[[ Records supplied open ]]

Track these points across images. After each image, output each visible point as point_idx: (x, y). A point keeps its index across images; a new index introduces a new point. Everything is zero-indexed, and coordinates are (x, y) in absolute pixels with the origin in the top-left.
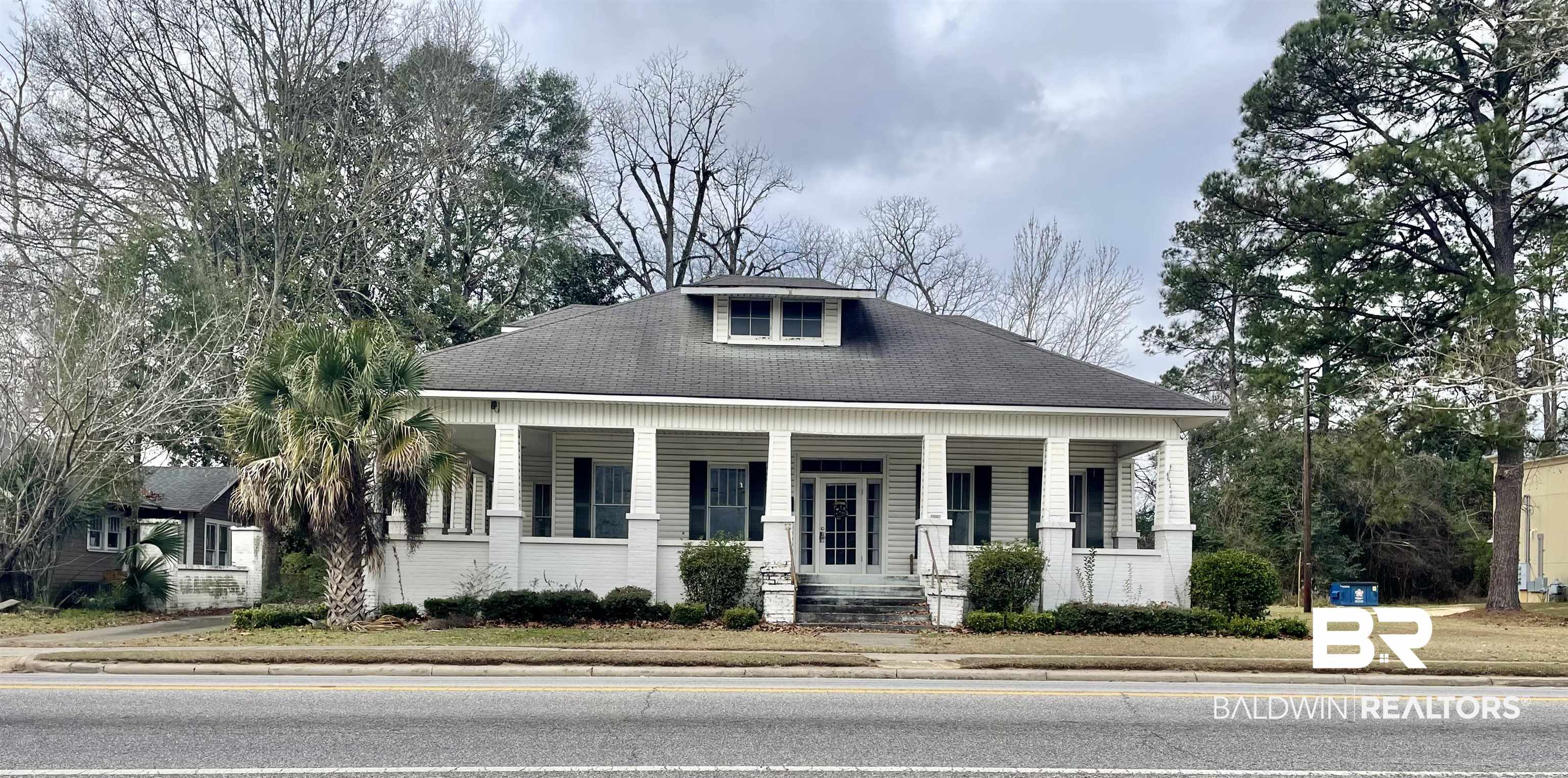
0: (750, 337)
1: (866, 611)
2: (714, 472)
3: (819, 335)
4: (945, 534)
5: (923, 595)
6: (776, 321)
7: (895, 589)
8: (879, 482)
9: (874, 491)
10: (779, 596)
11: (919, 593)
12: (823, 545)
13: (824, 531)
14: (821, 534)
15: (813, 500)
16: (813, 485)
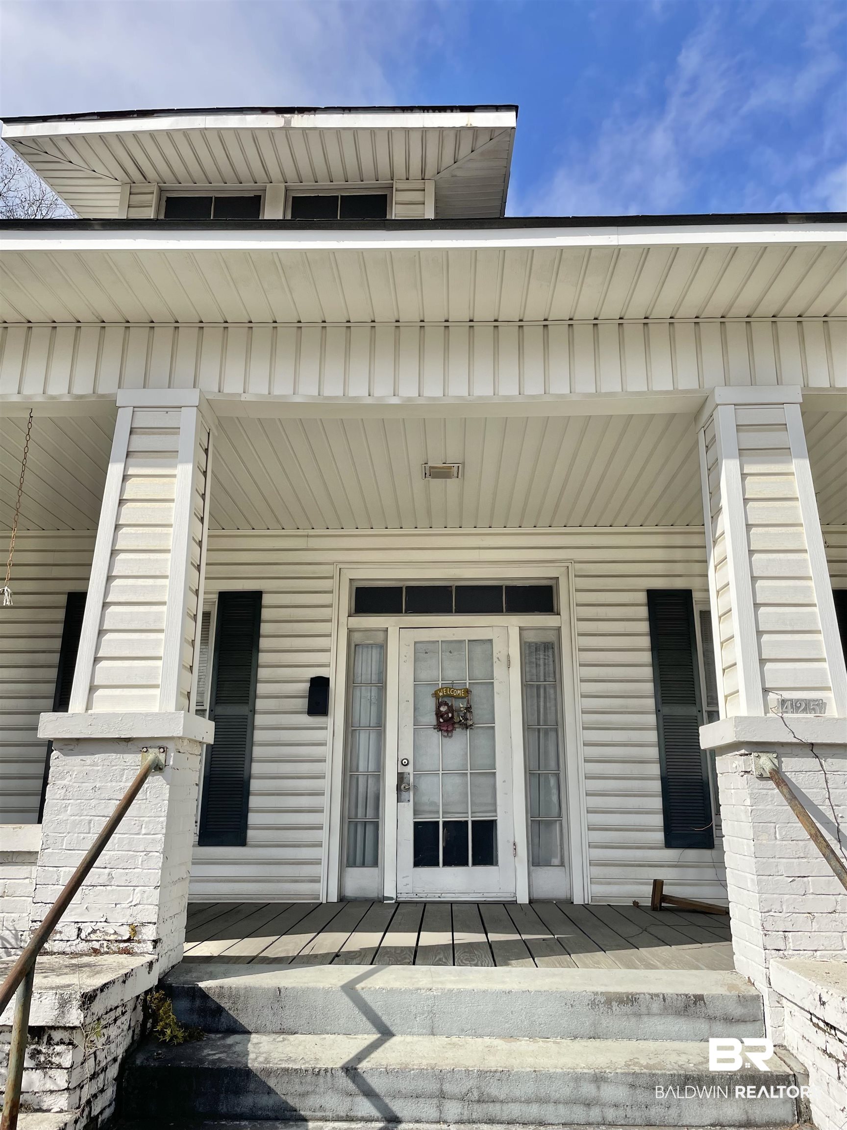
8: (551, 637)
12: (407, 810)
13: (409, 769)
14: (401, 777)
15: (381, 685)
16: (383, 647)
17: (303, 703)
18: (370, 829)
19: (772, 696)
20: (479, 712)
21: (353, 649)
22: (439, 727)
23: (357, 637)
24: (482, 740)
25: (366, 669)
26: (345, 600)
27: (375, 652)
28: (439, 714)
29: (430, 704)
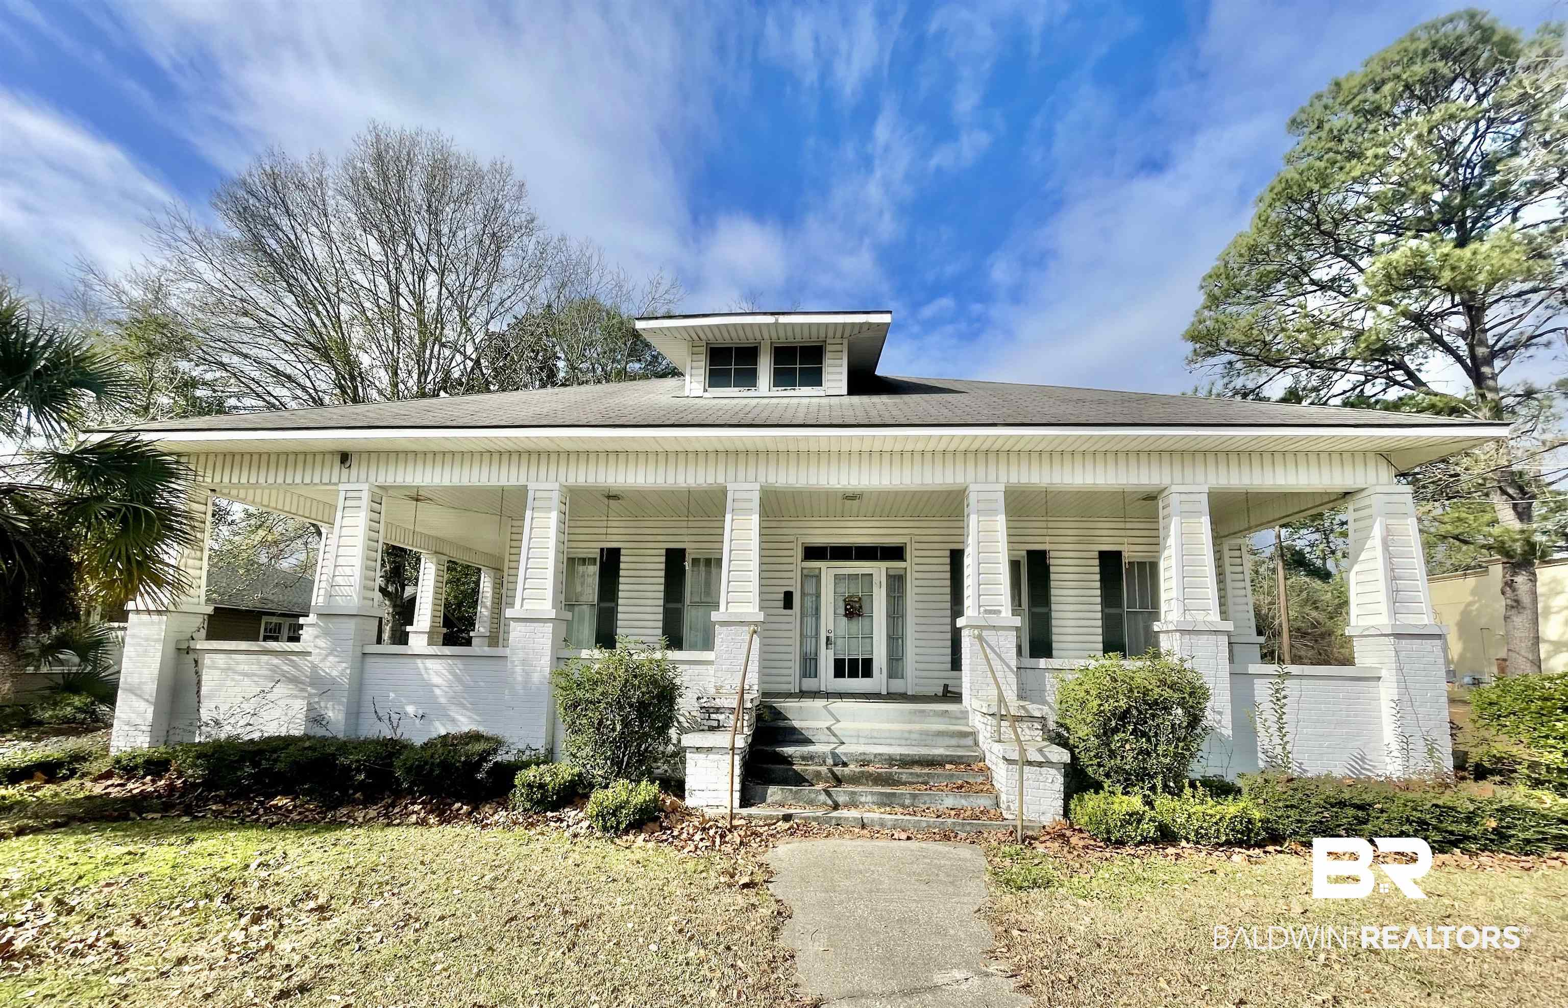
0: (732, 389)
2: (695, 561)
3: (820, 384)
4: (1007, 644)
5: (976, 744)
6: (765, 369)
8: (902, 573)
9: (896, 583)
10: (711, 757)
11: (969, 741)
12: (831, 653)
13: (832, 635)
14: (828, 638)
15: (818, 596)
16: (818, 577)
17: (781, 604)
18: (813, 662)
19: (982, 609)
20: (865, 609)
21: (805, 577)
22: (846, 615)
23: (805, 572)
24: (867, 621)
25: (810, 588)
26: (800, 553)
27: (814, 580)
28: (846, 609)
29: (841, 605)
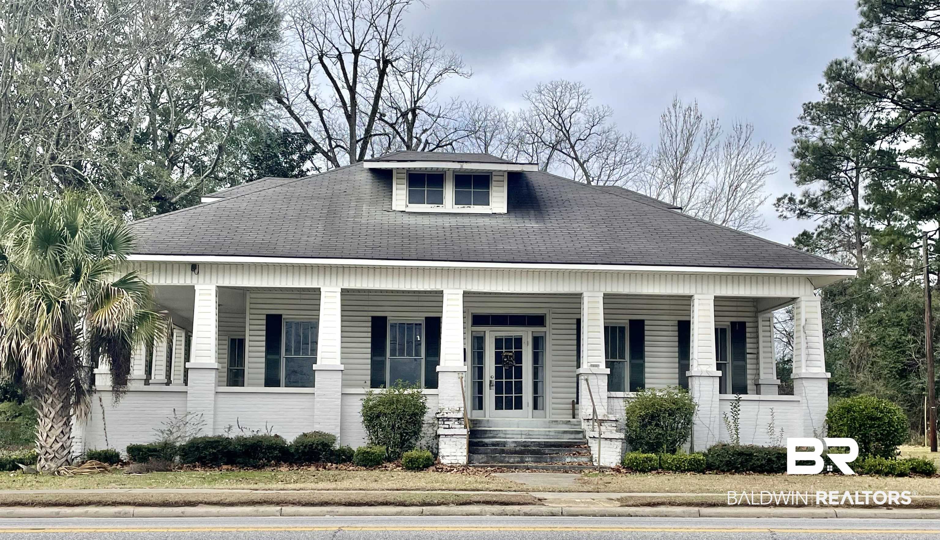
0: (426, 205)
1: (533, 452)
2: (393, 326)
3: (487, 204)
4: (604, 383)
5: (585, 437)
6: (449, 192)
7: (559, 432)
8: (543, 335)
9: (538, 342)
10: (453, 439)
11: (580, 436)
12: (493, 392)
13: (493, 379)
14: (491, 382)
15: (483, 351)
16: (483, 337)
18: (480, 399)
19: (589, 364)
21: (472, 338)
23: (474, 334)
26: (470, 320)
27: (480, 339)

[[ Records supplied closed ]]

Rewrite all of the material above with "top-left" changed to "upper-left" and everything else left as it is. Omit the pictures from your answer.

Solved problem:
Track these points across images. After each image, output each visible point as point_idx: (x, y). A point keeps its index across images; a new index introduces a new point. Everything is zero-indexed, and coordinates are (x, y) in absolute pixels with the origin in the upper-left.
0: (750, 337)
1: (866, 611)
2: (714, 472)
3: (819, 335)
4: (945, 534)
5: (923, 595)
6: (776, 321)
7: (895, 589)
8: (879, 482)
9: (874, 491)
10: (779, 596)
11: (919, 593)
12: (823, 545)
13: (824, 531)
14: (821, 534)
15: (813, 500)
16: (813, 485)
8: (551, 637)
12: (407, 810)
13: (409, 769)
14: (401, 777)
15: (381, 685)
16: (383, 647)
17: (303, 703)
18: (370, 829)
19: (772, 696)
20: (479, 712)
21: (353, 649)
22: (439, 727)
23: (357, 637)
24: (482, 740)
25: (366, 669)
26: (345, 600)
27: (375, 652)
28: (439, 714)
29: (430, 704)
0: (732, 389)
2: (695, 561)
3: (820, 384)
4: (1007, 644)
5: (976, 744)
6: (765, 369)
8: (902, 573)
9: (896, 583)
10: (711, 757)
11: (969, 741)
12: (831, 653)
13: (832, 635)
14: (828, 638)
15: (818, 596)
16: (818, 577)
17: (781, 604)
18: (813, 662)
19: (982, 609)
20: (865, 609)
21: (805, 577)
22: (846, 615)
23: (805, 572)
24: (867, 621)
25: (810, 588)
26: (800, 553)
27: (814, 580)
28: (846, 609)
29: (841, 605)
0: (426, 205)
1: (533, 452)
2: (393, 326)
3: (487, 204)
4: (604, 383)
5: (585, 437)
6: (449, 192)
7: (559, 432)
8: (543, 335)
9: (538, 342)
10: (453, 439)
11: (580, 436)
12: (493, 392)
13: (493, 379)
14: (491, 382)
15: (483, 351)
16: (483, 337)
18: (480, 399)
19: (589, 364)
21: (472, 338)
23: (474, 334)
26: (470, 320)
27: (480, 339)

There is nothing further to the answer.